# [Given text]
Start
We note that, although solutions (\ref{tiltedhole}) represent
emission at an angle with the wall, the analytic expression
predicts a small boundary layer (of size $p^{-1}$) in which the
wavenumber leaves its asymptotic orientation to become parallel to
the wall, so that isophase lines arrive perpendicular to the
boundary. This is observed in the numerical solutions (see for
example Fig.~\ref{fig:fwall}f, and also the rectilinear walls of
Figs.~\ref{fig:ftime}, \ref{fig:ffrozen_s}, and
\ref{fig:ffrozen_d}) thus nicely confirming the relevance of the
analytical solutions to the observed configurations. The
analytical expressions describing wave emission with phase lines
parallel or at small angle with the walls also provide approximate
descriptions of the wave emission in the circular geometry. In the
square, however, conflict between the orientation emitted by
neighboring walls occurs, and the exact expression
(\ref{tiltedhole}) is appropriate only near each wall. The
conflict between neighboring walls is resolved at long times by
emission from the corner, as will be seen in the next Section.
End
[Source records]
Start
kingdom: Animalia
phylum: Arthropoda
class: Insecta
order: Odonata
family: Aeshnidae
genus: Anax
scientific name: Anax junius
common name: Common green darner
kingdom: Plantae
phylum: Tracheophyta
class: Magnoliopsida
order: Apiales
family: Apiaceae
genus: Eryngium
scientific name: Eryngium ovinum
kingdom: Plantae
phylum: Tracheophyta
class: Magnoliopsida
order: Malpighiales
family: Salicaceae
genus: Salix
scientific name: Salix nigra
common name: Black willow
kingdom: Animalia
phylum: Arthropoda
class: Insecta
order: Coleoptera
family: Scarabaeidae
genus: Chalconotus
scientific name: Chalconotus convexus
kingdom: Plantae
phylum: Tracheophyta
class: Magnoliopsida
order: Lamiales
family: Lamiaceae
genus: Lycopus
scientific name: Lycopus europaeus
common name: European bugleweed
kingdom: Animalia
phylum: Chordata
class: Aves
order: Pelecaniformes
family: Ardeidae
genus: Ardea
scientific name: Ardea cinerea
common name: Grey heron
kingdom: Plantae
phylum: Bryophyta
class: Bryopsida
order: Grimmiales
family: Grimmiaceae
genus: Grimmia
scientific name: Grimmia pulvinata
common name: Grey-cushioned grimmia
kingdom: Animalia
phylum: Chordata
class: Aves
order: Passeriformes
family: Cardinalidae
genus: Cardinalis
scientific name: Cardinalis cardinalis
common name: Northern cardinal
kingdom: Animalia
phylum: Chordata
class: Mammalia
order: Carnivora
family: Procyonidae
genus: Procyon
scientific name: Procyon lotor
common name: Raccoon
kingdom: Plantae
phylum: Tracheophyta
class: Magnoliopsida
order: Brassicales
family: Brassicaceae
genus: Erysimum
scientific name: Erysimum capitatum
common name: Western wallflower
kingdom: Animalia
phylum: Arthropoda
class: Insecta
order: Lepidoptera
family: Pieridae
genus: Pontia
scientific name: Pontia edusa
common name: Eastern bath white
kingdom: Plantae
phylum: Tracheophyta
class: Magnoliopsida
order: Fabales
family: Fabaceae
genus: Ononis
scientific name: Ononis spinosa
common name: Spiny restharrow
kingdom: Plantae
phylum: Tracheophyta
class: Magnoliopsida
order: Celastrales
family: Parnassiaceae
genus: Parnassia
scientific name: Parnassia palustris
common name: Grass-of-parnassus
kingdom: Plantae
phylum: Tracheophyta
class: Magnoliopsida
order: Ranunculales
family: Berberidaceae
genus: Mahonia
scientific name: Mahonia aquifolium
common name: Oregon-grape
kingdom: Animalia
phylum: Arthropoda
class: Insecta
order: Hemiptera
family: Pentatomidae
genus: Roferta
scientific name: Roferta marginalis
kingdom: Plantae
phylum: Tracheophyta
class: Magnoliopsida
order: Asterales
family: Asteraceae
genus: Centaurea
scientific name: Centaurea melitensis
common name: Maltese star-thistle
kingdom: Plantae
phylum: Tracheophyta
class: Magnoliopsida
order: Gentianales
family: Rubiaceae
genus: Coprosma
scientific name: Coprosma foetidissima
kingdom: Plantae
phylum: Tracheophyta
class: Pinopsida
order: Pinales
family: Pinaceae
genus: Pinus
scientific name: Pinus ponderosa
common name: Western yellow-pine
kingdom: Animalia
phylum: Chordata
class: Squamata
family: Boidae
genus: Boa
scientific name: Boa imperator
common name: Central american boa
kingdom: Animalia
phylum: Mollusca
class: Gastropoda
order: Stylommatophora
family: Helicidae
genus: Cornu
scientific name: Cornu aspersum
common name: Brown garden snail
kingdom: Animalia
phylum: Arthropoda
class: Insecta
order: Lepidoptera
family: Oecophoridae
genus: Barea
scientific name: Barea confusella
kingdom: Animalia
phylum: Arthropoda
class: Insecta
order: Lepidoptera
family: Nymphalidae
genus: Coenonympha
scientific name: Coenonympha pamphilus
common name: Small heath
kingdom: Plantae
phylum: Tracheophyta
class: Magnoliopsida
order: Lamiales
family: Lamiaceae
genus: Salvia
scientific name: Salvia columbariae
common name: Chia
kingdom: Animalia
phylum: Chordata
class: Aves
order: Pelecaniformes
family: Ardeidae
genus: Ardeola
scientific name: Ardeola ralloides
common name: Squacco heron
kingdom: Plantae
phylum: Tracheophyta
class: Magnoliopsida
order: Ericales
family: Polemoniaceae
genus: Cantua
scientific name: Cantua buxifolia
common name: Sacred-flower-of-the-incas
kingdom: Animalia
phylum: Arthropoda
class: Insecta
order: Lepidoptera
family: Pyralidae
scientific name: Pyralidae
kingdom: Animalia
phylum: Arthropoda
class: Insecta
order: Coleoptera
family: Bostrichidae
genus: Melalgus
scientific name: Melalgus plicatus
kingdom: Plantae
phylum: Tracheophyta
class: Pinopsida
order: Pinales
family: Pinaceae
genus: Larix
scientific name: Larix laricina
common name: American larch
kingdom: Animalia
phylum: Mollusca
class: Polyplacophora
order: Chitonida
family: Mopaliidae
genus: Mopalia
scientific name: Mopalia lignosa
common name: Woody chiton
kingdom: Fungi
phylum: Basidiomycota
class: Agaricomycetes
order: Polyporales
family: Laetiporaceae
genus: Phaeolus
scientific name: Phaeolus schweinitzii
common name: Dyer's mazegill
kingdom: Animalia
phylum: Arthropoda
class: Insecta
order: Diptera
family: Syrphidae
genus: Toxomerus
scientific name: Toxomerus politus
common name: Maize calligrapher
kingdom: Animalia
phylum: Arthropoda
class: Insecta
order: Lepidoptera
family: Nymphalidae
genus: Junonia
End
Using the passage on wave emission near walls, answer each question:
(a) What size does the analytic expression predict for the boundary layer?
(b) In which geometry do the analytical expressions also give approximate descriptions of the wave emission?
(c) How is the conflict between neighboring walls in the square resolved at long times?
These lines have no connection to the passage on wave emission near walls.

# [Complete answer]
(a) Of size p^{-1}
(b) The circular geometry
(c) By emission from the corner